Bislang galt das Matrix-System als das Aussichtsreichere: CBS verkaufte in den USA bereits über eine Million SQ-Platten: EMI, Vanguard und Capitol schlossen sich der Matrix-Fraktion an; zwei Dutzend große Hersteller liefern SQ-Geräte.
"Matrix" SQ gegen "discrete" CD-4
Doch in den letzten Monaten (Anmerkung : des Jahres 1972) hat das "diskrete" (deutsch: mit "getrennten" Kanälen arbeitende) Verfahren gewaltig aufgeholt: 168 CD-4-Platten sind jetzt im (japanischen) Handel; zu RCA und Metronome gesellte sich im Februar Amerikas größter Plattenkonzern WEA. Und selbst in manchem Platten-Studio der Matrix-Firmen werden die technischen Möglichkeiten der diskreten Quadrophonie inzwischen höher geschätzt als die von SQ "Was da rauskommt", so nörgelte Walter Carlos" als er seinen Moog-Synthesizer von einer SQ-Platte orgeln hörte. "ist nicht das, was reinging."

Arbeitsauftrag 1 ▸
Welcher Plattenkonzern schloss sich laut dem Text über Quadrophonie im Februar dem diskreten Verfahren an?
Arbeitsauftrag 2 ▸
Führe den Text über Quadrophonie im Anschluss an seinen letzten Satz fort.
Die Zeilen sind eigenständiges Material und gehören nicht zum Text über Quadrophonie.

Datensätze ▸
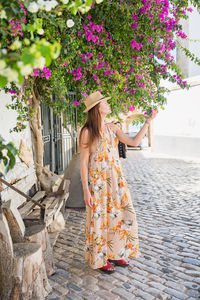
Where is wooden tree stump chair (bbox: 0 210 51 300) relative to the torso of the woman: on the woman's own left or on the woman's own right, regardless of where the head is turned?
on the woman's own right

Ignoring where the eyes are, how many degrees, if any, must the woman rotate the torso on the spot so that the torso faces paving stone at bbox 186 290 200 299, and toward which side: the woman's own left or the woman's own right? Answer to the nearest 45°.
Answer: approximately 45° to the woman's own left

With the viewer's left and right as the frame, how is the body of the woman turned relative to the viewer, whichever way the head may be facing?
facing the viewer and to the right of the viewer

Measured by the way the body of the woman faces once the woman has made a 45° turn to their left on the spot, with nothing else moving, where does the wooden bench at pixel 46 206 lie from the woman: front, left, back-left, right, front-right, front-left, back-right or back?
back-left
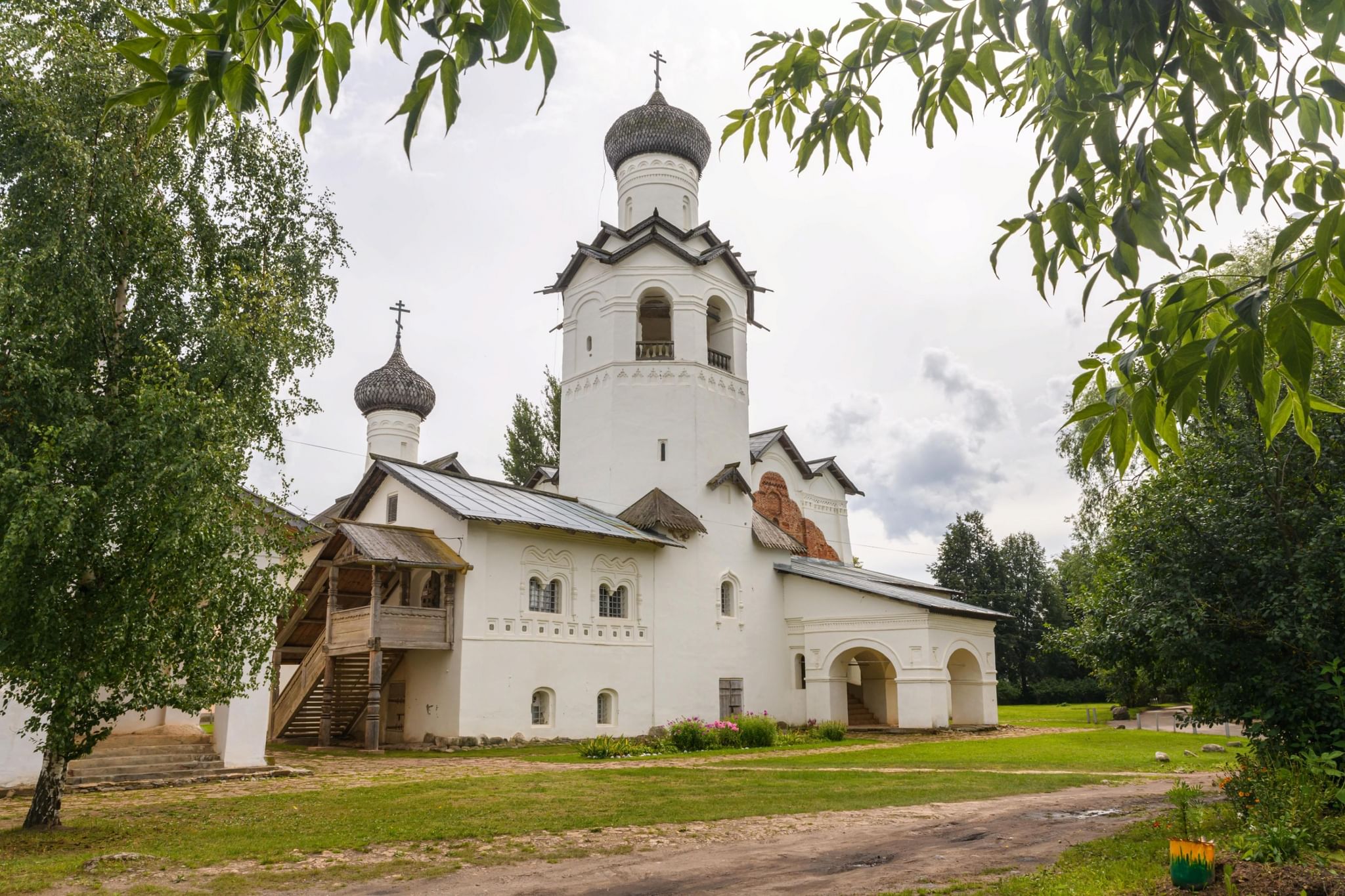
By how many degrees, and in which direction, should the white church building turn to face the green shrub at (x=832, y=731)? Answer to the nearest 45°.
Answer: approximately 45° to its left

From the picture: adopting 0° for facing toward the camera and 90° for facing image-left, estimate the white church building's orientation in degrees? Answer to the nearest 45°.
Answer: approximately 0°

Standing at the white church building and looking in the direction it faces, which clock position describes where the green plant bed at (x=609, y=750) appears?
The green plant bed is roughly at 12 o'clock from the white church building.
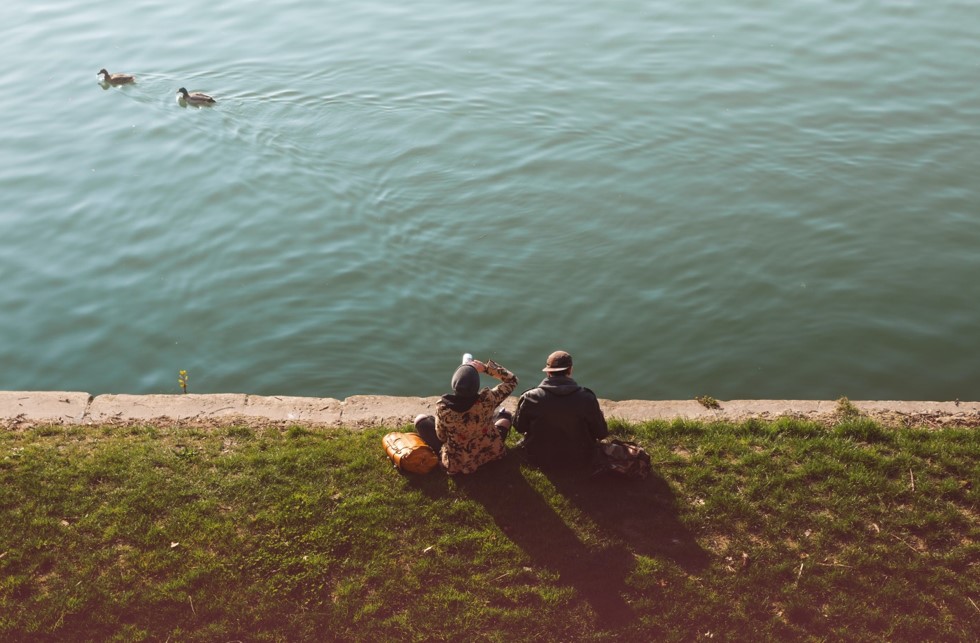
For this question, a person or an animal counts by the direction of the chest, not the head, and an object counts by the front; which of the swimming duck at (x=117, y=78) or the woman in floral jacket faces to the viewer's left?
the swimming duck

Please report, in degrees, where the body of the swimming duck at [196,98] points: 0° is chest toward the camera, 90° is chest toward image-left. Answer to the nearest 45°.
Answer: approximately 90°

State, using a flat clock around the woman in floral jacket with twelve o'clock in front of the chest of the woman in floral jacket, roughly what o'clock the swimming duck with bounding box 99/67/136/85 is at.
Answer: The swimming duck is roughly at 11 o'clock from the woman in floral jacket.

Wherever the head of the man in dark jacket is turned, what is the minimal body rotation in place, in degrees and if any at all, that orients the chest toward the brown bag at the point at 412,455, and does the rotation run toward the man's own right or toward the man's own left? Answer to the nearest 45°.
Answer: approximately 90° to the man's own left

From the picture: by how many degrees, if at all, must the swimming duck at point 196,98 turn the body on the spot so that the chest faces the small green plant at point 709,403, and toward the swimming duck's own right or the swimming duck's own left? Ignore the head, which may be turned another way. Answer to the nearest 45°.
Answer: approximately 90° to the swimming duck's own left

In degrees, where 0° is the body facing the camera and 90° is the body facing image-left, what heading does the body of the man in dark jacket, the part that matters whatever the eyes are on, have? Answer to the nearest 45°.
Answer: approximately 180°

Ausgabe 1 ▸
Amerikas größter Plattenkonzern WEA.

Ausgabe 2 ▸
Man spricht vom Normen-Wirrwarr
Der Normen-Wirrwarr ist derzeit das vielleicht größte Handikap beim Eintritt ins quadrophonische Zeitalter, und es dürfte erst entfallen, wenn die bislang noch neutralen großen Platten-Produzenten (in der BRD: Polygram, Teldec - siehe fonoforum Befragung) sich entschieden haben.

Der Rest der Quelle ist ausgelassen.